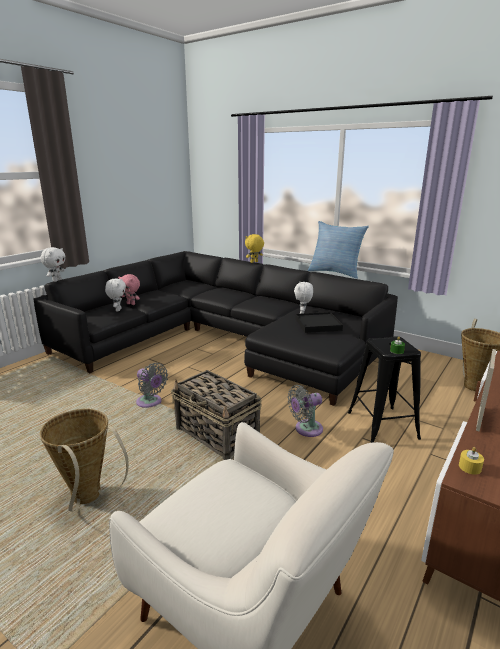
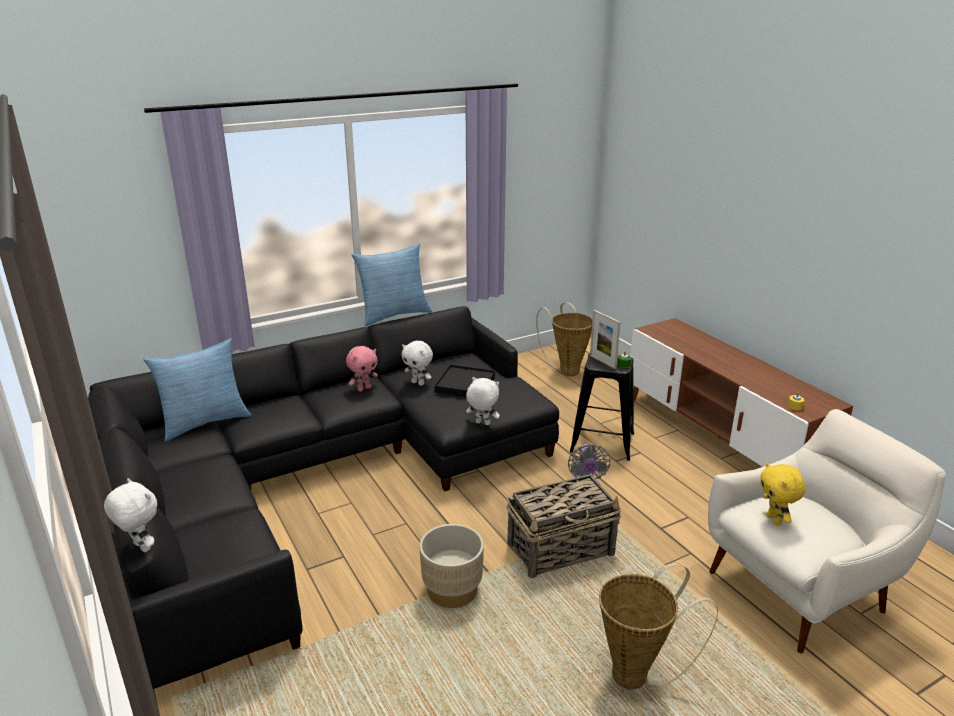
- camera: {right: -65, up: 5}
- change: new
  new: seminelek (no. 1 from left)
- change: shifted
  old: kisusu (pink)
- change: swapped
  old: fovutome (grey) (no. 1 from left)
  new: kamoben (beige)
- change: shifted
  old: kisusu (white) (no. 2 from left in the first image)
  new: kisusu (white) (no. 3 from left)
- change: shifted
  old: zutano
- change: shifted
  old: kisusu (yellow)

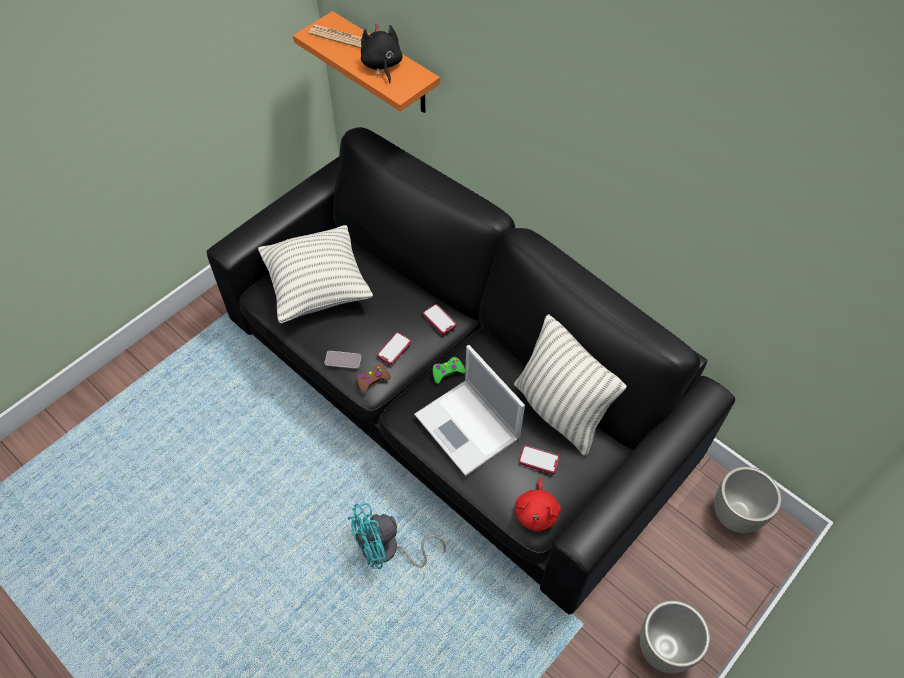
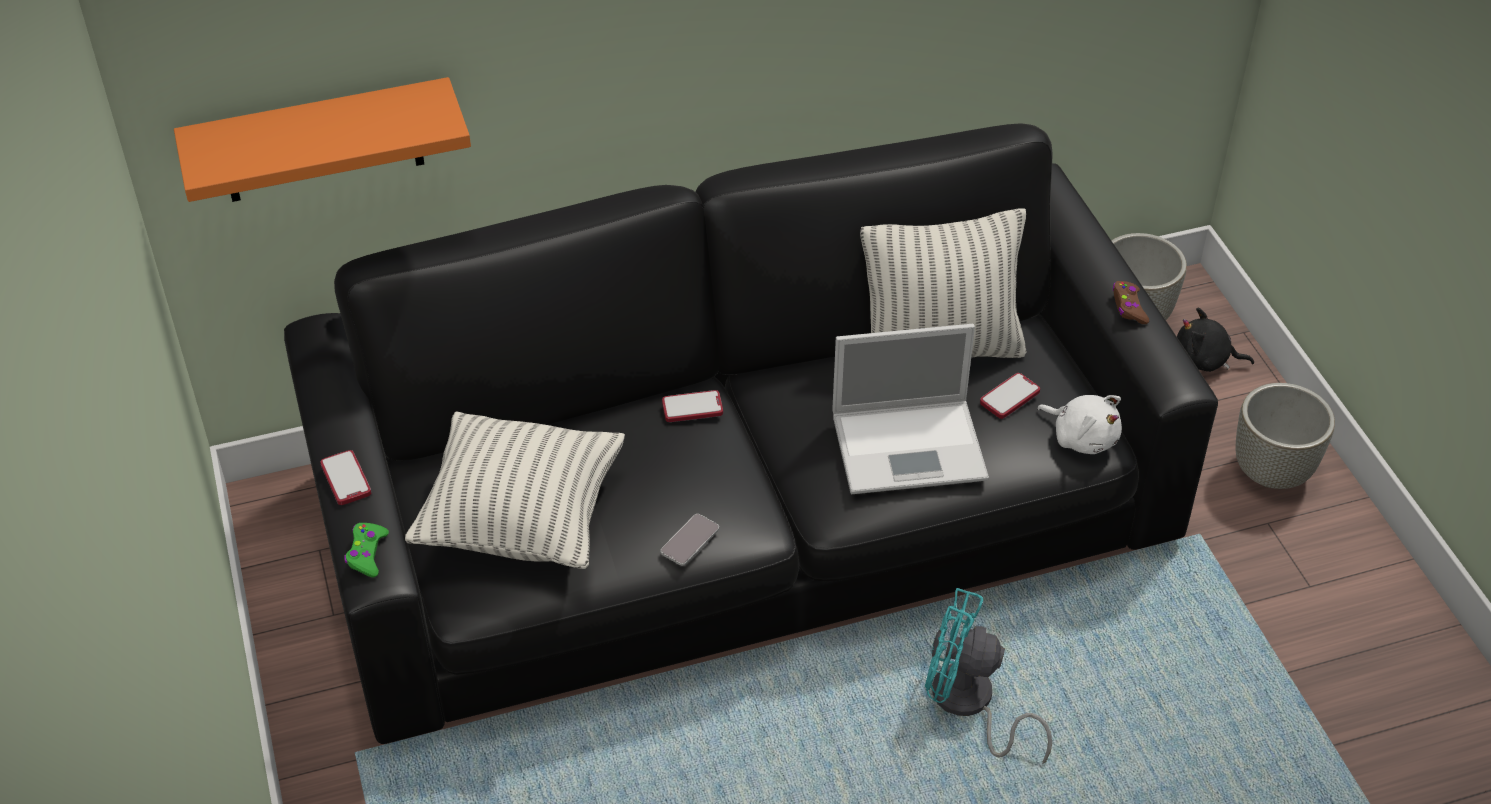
- camera: {right: -60, up: -10}
- change: shifted
  old: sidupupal (no. 2 from left in the first image)
  new: sidupupal (no. 1 from left)
- change: shifted
  old: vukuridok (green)
- change: rotated
  old: fovutome (turquoise)
  degrees: 105
- change: repainted
  old: kisusu (red)
  new: kisusu (white)
- change: shifted
  old: vukuridok (brown)
- change: shifted
  old: kisusu (black)
- change: gone
  old: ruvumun

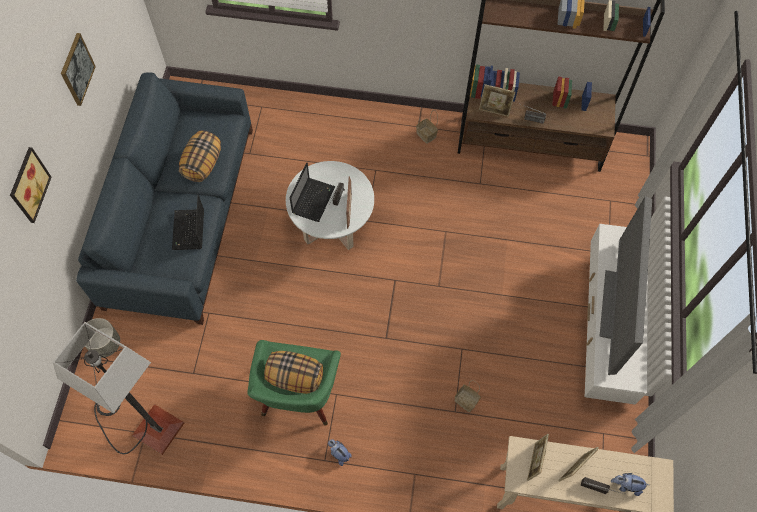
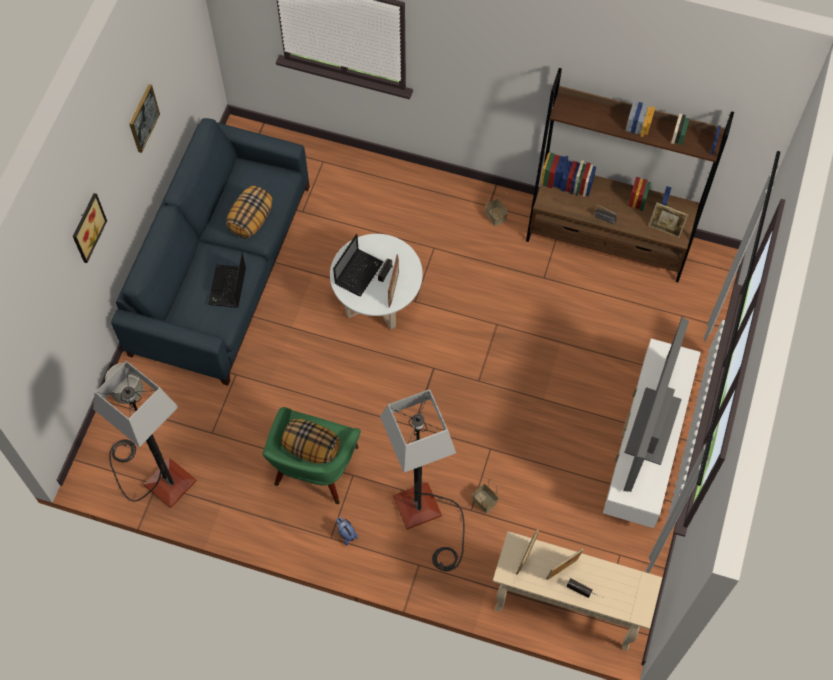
- camera: {right: 10, up: 0}
- change: new
  new: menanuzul (no. 2 from left)
- change: shifted
  old: zutano (no. 2 from left in the first image)
  new: zutano (no. 4 from left)
- change: gone
  old: kisusu (no. 2 from left)

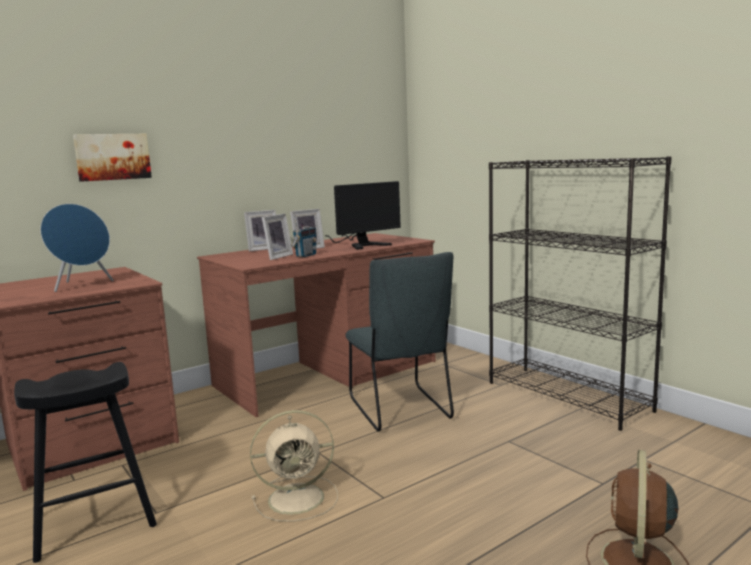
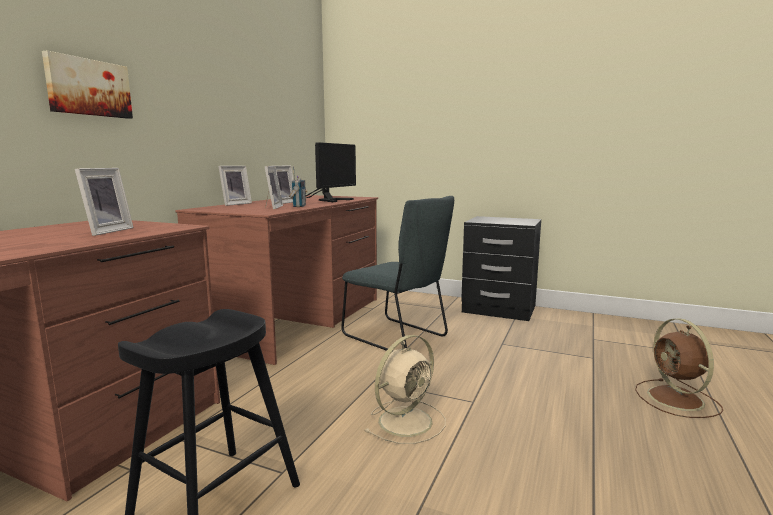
- camera: {right: -30, up: 0}
- change: swapped
  old: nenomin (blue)
  new: zutano (no. 1 from left)
- change: swapped
  old: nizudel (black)
  new: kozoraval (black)

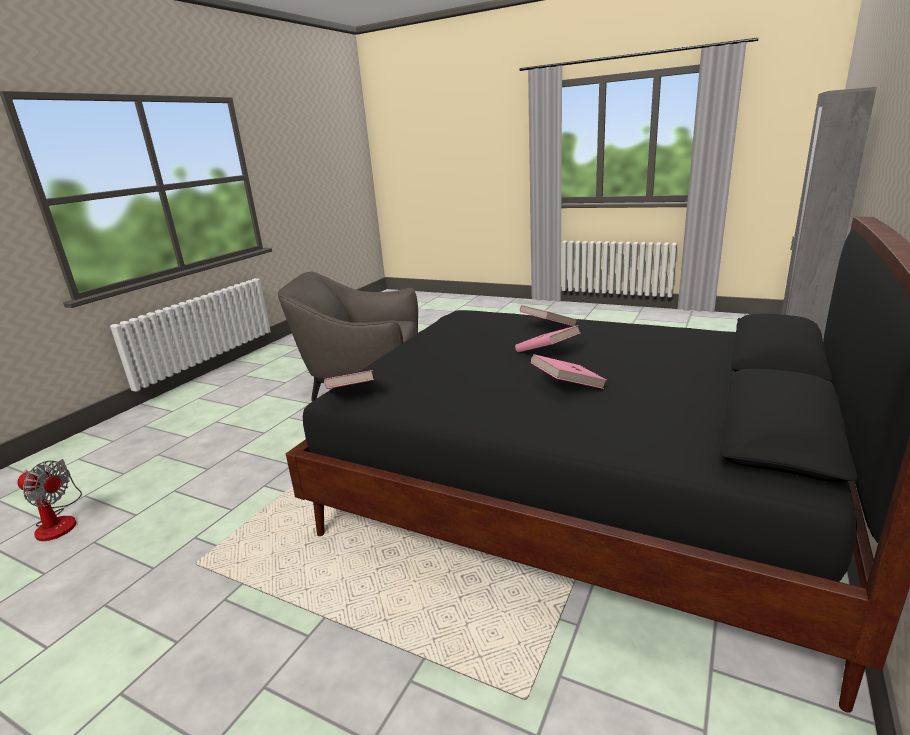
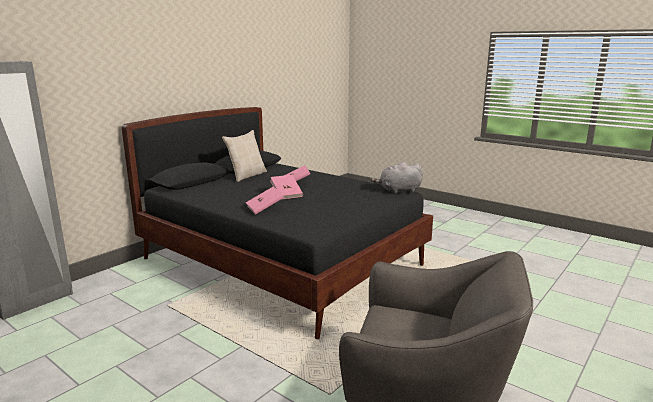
- camera: {right: -170, up: -5}
- change: new
  new: seminelek (beige)
- change: swapped
  old: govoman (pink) (no. 1 from left)
  new: kisusu (grey)
- change: gone
  old: fovutome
□ □ □
Work instruction — Only exact copies are wanted here. Write out the lines from the one containing "new: seminelek (no. 1 from left)" through the end of the material and no others, omitting all pictures.

Exercise response —
  new: seminelek (no. 1 from left)
- change: shifted
  old: kisusu (pink)
- change: swapped
  old: fovutome (grey) (no. 1 from left)
  new: kamoben (beige)
- change: shifted
  old: kisusu (white) (no. 2 from left in the first image)
  new: kisusu (white) (no. 3 from left)
- change: shifted
  old: zutano
- change: shifted
  old: kisusu (yellow)

- camera: {right: -60, up: -10}
- change: shifted
  old: sidupupal (no. 2 from left in the first image)
  new: sidupupal (no. 1 from left)
- change: shifted
  old: vukuridok (green)
- change: rotated
  old: fovutome (turquoise)
  degrees: 105
- change: repainted
  old: kisusu (red)
  new: kisusu (white)
- change: shifted
  old: vukuridok (brown)
- change: shifted
  old: kisusu (black)
- change: gone
  old: ruvumun

- camera: {right: 10, up: 0}
- change: new
  new: menanuzul (no. 2 from left)
- change: shifted
  old: zutano (no. 2 from left in the first image)
  new: zutano (no. 4 from left)
- change: gone
  old: kisusu (no. 2 from left)

- camera: {right: -30, up: 0}
- change: swapped
  old: nenomin (blue)
  new: zutano (no. 1 from left)
- change: swapped
  old: nizudel (black)
  new: kozoraval (black)

- camera: {right: -170, up: -5}
- change: new
  new: seminelek (beige)
- change: swapped
  old: govoman (pink) (no. 1 from left)
  new: kisusu (grey)
- change: gone
  old: fovutome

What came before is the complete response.